A che serve dunque il film di merda?

A riconoscere senza alcuna difficoltà i device narrativi. Il film di merda è il prodotto che approsima più di ogni altro la narratologia a una scienza esatta, dove ogni ‘esperimento’ è non solo misurabile ma anche ripetibile. Il film di merda, rispetto a un grande film, offre in tutta la sua inconsapevole impudicizia il lavoro di sceneggiatura denudato. Non c’è distrazione, non c’è caratterizzazione del personaggio che possa sviare, non c’è sofisticatezza registica che possa oscurare la trama: c’è solo la storia, con la sua impalcatura narrativa ben visibile. Non c’è nient’altro. Solo la trama, semplice, prevedibile, lineare. Ben costituita perché alla fine il bilancio delle forze in campo riporta zero. Ma è un esercizio semplice, banale, con cui chiunque ha dimestichezza.

Riconoscere la grammatica narrativa, quindi, è più facile in un film di merda che in un grande film così come è più facile riconoscere la grammatica di un enunciato semplice piuttosto che di un enunciato composto. Forse perché non ci sono funzioni linguistiche extra-referenziali che possano distrarre.

Chi ha letto saggistica sull’argomento, guardando i film citati mi darà ragione. L’esercizio predittivo della trama sarà non solo semplicissimo ma anche istruttivo. “Dunque è così che funziona il rifiuto della chiamata.” Esattamente. E sarà più semplice comprendere il meccanismo perché tutto intorno c’è solo nulla.

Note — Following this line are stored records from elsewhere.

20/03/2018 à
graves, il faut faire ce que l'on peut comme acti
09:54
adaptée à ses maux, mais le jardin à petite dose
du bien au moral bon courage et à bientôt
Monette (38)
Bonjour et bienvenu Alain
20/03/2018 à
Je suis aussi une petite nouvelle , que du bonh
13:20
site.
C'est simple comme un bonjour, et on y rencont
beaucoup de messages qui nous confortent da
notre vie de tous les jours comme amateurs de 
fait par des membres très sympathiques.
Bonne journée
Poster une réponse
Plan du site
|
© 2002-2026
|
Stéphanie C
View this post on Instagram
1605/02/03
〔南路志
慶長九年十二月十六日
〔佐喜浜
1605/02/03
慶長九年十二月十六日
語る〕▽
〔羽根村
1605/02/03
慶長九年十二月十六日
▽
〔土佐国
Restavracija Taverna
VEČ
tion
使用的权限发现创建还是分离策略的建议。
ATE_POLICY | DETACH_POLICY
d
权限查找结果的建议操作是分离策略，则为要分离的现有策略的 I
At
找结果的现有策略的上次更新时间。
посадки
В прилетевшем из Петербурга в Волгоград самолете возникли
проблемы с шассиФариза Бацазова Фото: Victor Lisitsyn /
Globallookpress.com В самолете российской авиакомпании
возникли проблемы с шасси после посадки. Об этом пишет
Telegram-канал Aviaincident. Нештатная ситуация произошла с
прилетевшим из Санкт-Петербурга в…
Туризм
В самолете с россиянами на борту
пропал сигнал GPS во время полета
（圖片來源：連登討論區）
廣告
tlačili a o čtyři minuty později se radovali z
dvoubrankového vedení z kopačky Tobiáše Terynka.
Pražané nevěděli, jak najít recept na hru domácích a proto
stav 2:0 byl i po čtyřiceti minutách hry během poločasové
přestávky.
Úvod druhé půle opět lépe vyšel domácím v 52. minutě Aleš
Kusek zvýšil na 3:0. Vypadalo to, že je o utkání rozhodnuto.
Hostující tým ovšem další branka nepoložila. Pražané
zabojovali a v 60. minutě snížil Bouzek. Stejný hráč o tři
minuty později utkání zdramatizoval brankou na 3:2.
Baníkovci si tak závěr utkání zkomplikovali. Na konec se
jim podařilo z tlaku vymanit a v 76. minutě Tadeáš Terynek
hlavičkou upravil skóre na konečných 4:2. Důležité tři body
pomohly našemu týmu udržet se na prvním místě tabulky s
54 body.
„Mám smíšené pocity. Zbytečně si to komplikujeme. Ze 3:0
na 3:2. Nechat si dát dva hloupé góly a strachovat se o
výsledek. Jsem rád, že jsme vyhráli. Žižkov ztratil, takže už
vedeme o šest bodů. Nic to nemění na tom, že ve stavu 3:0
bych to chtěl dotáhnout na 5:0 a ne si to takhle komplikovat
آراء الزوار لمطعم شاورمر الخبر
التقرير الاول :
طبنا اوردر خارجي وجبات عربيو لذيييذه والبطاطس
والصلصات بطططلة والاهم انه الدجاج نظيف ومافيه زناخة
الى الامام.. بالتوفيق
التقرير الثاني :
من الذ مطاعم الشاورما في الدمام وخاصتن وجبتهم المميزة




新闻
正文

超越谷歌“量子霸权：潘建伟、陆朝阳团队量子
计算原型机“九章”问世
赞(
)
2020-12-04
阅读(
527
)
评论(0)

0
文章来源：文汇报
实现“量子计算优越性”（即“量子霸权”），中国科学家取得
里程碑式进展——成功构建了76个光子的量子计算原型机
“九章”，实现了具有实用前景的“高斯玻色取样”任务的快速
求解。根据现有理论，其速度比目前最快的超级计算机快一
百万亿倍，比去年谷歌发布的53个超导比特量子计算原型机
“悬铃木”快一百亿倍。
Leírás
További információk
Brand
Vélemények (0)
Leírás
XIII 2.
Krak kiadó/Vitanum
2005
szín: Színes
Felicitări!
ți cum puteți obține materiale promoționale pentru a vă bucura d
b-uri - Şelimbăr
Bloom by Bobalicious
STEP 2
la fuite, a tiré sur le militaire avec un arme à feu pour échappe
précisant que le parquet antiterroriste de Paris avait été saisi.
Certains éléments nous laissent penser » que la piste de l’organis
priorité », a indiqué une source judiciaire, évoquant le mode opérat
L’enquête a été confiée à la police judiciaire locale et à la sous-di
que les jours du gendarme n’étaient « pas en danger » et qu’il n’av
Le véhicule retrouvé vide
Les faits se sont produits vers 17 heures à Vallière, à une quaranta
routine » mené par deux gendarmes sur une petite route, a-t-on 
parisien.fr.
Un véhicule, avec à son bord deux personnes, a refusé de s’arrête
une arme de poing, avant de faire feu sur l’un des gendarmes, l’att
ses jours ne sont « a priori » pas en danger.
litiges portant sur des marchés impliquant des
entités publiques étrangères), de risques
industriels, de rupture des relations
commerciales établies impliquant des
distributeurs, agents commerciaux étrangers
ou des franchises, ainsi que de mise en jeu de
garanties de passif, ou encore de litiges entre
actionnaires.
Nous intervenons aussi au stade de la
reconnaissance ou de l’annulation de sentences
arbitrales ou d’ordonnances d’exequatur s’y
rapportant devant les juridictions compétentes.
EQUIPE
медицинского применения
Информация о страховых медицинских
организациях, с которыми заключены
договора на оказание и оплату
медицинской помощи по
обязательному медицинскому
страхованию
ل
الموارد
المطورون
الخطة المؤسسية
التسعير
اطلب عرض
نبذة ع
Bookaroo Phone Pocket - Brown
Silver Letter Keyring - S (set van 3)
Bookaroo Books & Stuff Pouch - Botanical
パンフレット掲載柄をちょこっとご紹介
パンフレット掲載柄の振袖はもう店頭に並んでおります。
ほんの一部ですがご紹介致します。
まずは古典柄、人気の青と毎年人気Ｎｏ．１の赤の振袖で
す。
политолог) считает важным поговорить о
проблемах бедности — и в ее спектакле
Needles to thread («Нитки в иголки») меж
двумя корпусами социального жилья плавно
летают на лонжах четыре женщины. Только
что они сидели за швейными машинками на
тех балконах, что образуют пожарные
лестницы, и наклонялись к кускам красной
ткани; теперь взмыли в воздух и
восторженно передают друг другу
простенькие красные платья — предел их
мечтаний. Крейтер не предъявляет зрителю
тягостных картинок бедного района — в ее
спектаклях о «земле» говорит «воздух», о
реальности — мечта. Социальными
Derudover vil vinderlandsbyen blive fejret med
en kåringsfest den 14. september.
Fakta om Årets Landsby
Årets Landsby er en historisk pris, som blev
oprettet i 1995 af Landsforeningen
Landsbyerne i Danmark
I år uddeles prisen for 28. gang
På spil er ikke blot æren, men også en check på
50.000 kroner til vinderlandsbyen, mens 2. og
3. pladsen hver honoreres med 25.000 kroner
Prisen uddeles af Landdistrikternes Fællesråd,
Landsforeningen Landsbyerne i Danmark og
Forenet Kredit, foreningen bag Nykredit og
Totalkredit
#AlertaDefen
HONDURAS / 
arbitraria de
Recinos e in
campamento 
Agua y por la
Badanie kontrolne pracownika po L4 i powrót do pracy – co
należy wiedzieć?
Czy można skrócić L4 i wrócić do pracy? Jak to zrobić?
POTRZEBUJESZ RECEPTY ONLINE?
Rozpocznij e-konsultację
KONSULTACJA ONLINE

Perché ho scelto quei tre film? Perché sono tra i più semplici e tra i più accessibili ad una critica strutturale. O forse perché, per quanto orribili, c’è dietro a ognuno la possibilità di una riflessione extra-narrativa. Troppo belli è storia d’Italia, ad esempio.

L’unica raccomandazione che mi sento di fare, oltre che guardare i film citati, è quella di cercare di riscriverli mentalmente, edulcorarli, guarnirli come esercizio di quanto sono sprovvisti. Partire dall’enunciato semplice per esaminare le possibilità dell’enunciato composto. Alla fine, poi, si scrive meglio.